Other Things That Aren’t Scale But Still Matter
Scalability within a system tends to make it more performant (by increasing or better utilizing resources) and more resilient (by having multiple systems available to provide services). Because of that, discussions of scalability often touch on some concepts that are related, but aren’t really scalability: reliability, capacity, and performance.
- Reliability mainly means fault tolerance. If a node or service fails, reliability is defined by how well the system recovers or fails over to backup nodes.

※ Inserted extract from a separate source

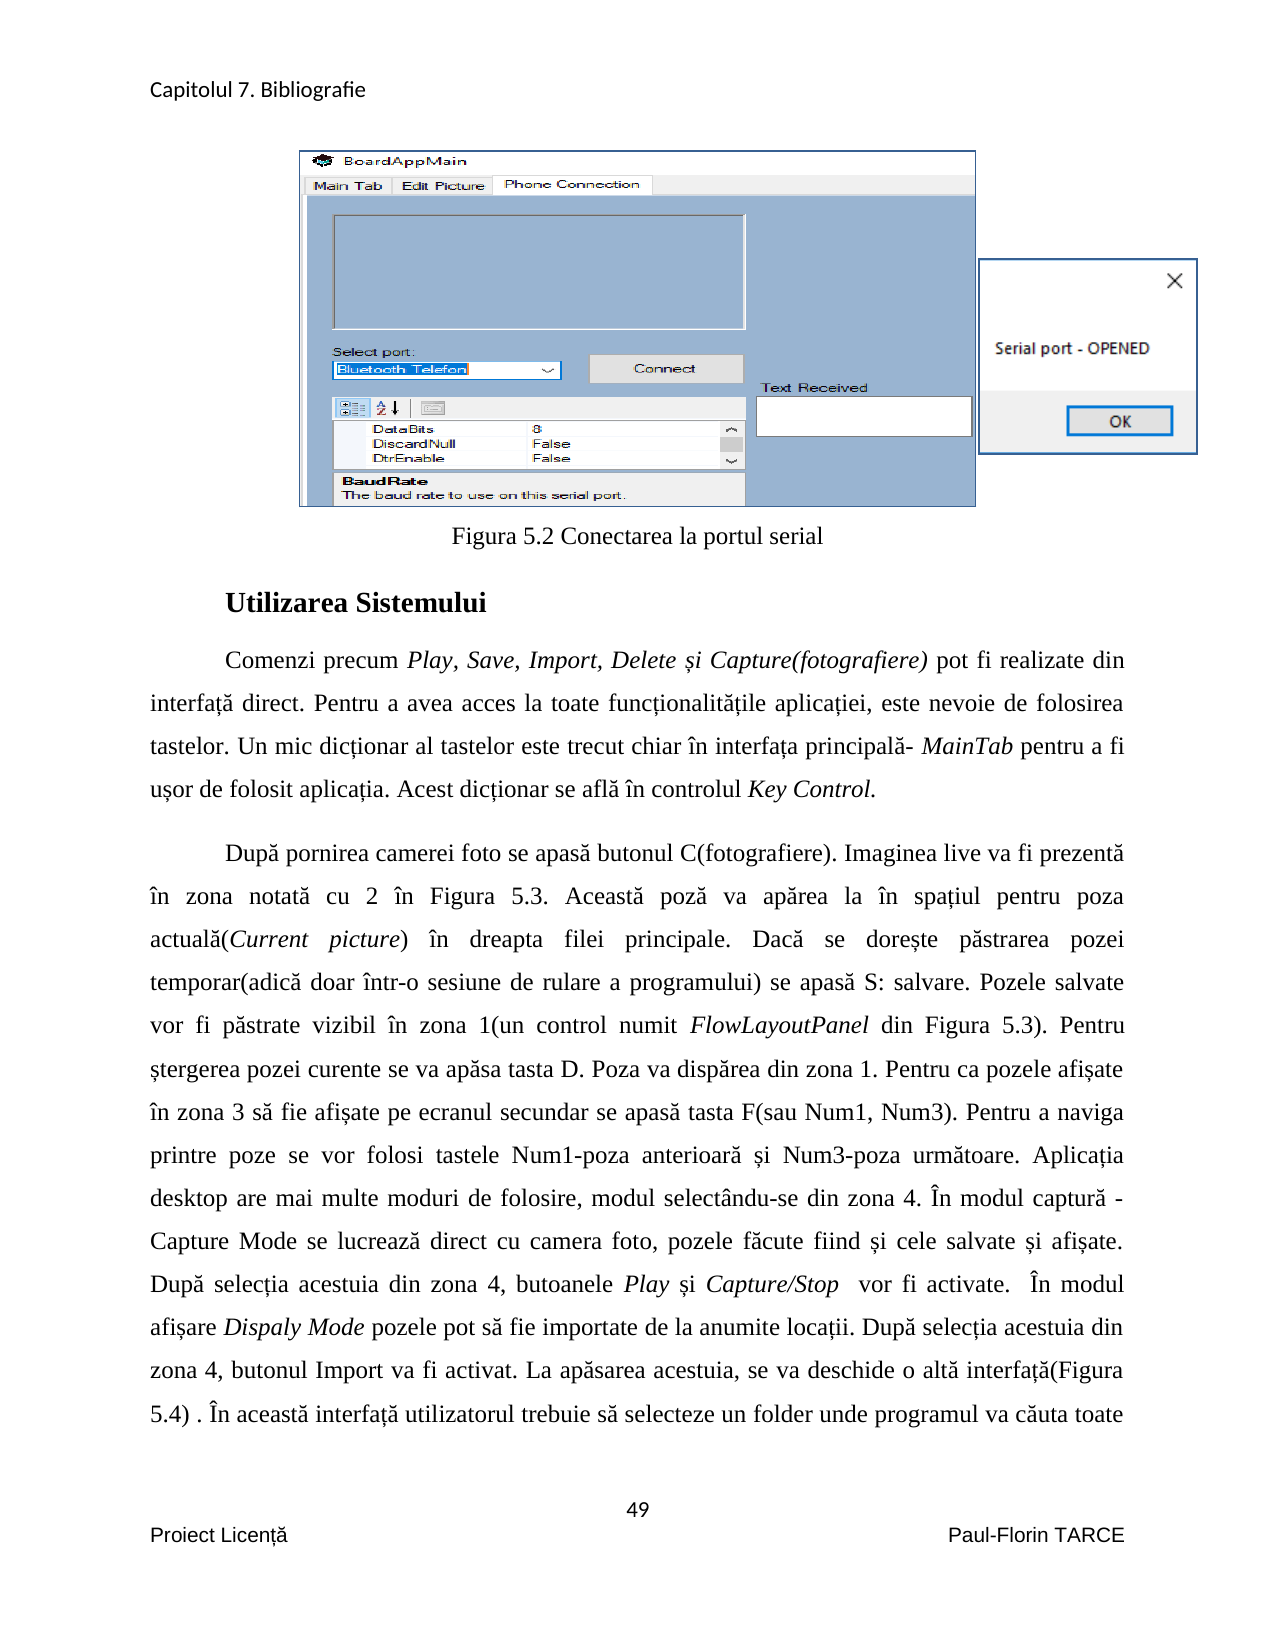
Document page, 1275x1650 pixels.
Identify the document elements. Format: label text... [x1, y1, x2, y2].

- Capacity is how much load a system can handle, presumably within a certain range of acceptable performance. That could be memory or CPU, network bandwidth, write operations per second. It depends on what is being measured.
- Performance means how effective a system is at performing a task, which generally means how fast it can perform that task.
Reliability, capacity, and performance can improve, degrade, or change as an environment changes or even as you look at different aspects of the environment. Those terms are most accurate when the environment is at a specific state. Another word often associated with scalability is relevant here: dynamic. Scalability is reliability, capacity, and performance within a dynamic environment, meaning it retains those positive characteristics across a variety of states. It’s how effective the system is at handling change.
Scale In Action
Scale can mean different things, depending on your goals and your environment. There is a whitepaper that studies two JBoss Data Grid customers who implemented data grids within their environments to try to improve application performance. The key is how it highlights their goals and both the business and technical challenges they encountered as they were planning for scale.